Regularização Fundiária de Terras Indígenas em Santa Catarina
Abstract
Neste artigo apresentamos o fluxograma do processo de regularização de Terras Indígenas no Brasil e sua relação com conceitos de cadastro territorial preconizado pela Federação Internacional de Geômetras (FIG). No Brasil, o Direito Indígena à terra segue a originariedade e indigenato, garantindo os limites territoriais conforme o uso tradicional pelos indígenas. Para tanto, deve se alicerçar em estudo elaborado por equipe técnica pela Funai com participação indígena, considerando-se tempos passado, presente e futuro dos usos, costumes e tradições indígenas, como rege o art. 231 da CF88. Além dos aspectos antropológicos, ambientais e geográficos, devem ser apresentadas as descrições dos aspectos cosmológicos do grupo, das áreas de usos rituais, cemitérios, lugares sagrados, sítios arqueológicos, etc., explicitando a relação de tais áreas com a situação atual e como se objetiva essa relação no caso concreto, conforme Portaria MJ 14/96. A sequência do processo tem publicação pela Funai de relatório técnico e abertura de contraditório, e ato declaratório pelo Ministério da Justiça dos limites como posse permanente e usufruto exclusivo ao grupo Indígena estudado, com propriedade da União, o que torna nulos os títulos e obrigatória a indenização de benfeitorias pela Funai, cabendo ao titulador indenizar a terra nua ao ocupante de boa-fé.
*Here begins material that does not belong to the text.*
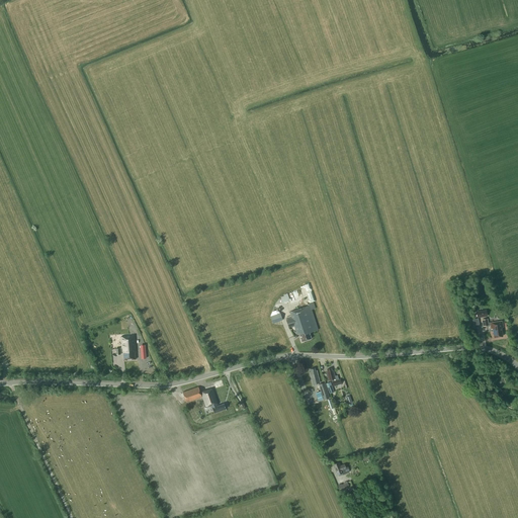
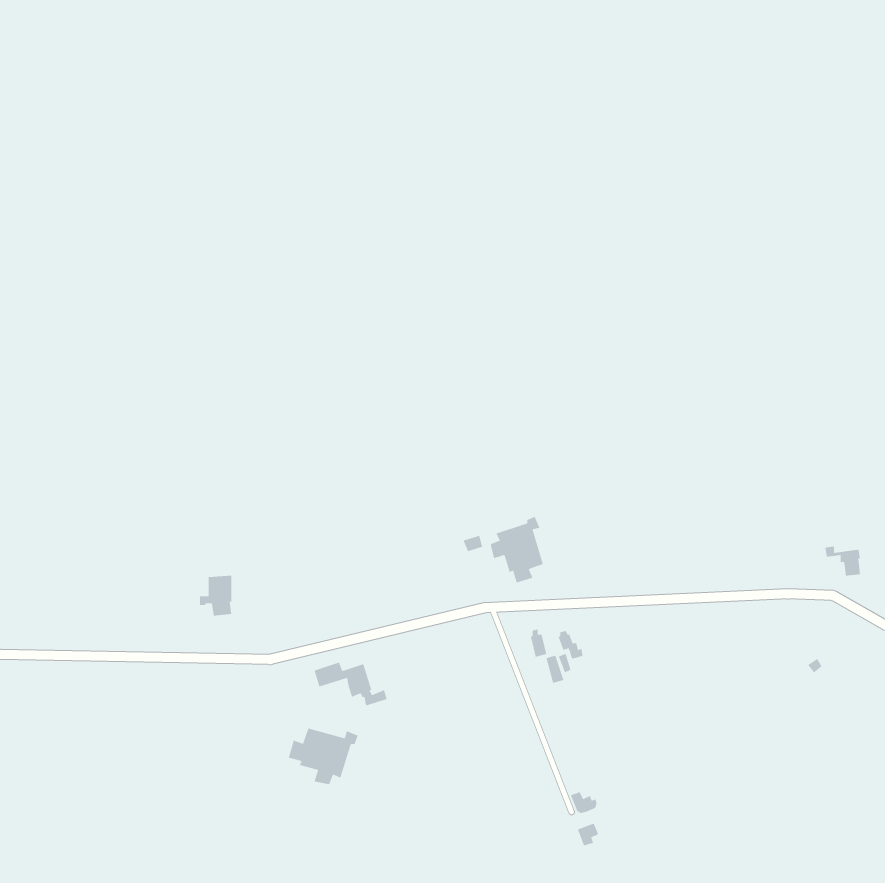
building: none -> [288,728,359,785]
O Presidente da República homologa o processo e os títulos são levados a cartório e registrados em nome da SPU, encerrando o fluxograma com a Terra Indígena como parcela única em nome da União com usufruto exclusivo indígena, inalienável, protegida pela Funai e Polícia Federal. Em decisão no julgamento do Recurso Extraordinário (RE) 1017365 no Supremo Tribunal Federal brasileiro, foi decidido que a União deve realizar a demarcação, indenizar os ocupantes não-indígenas de boa-fé e cobrar dos Estados o ressarcimento dos valores à União. Santa Catarina, quem impetrou Ação que motivou a citada decisão, já permite a indenização pelo Estado para a terra nua desde 2005 no Artigo 148-A da Constituição Estadual. Cabe a pergunta de quanto custará as indenizações e por quais motivos são demoradas à ponto de gerar inúmeros conflitos territoriais e judiciais.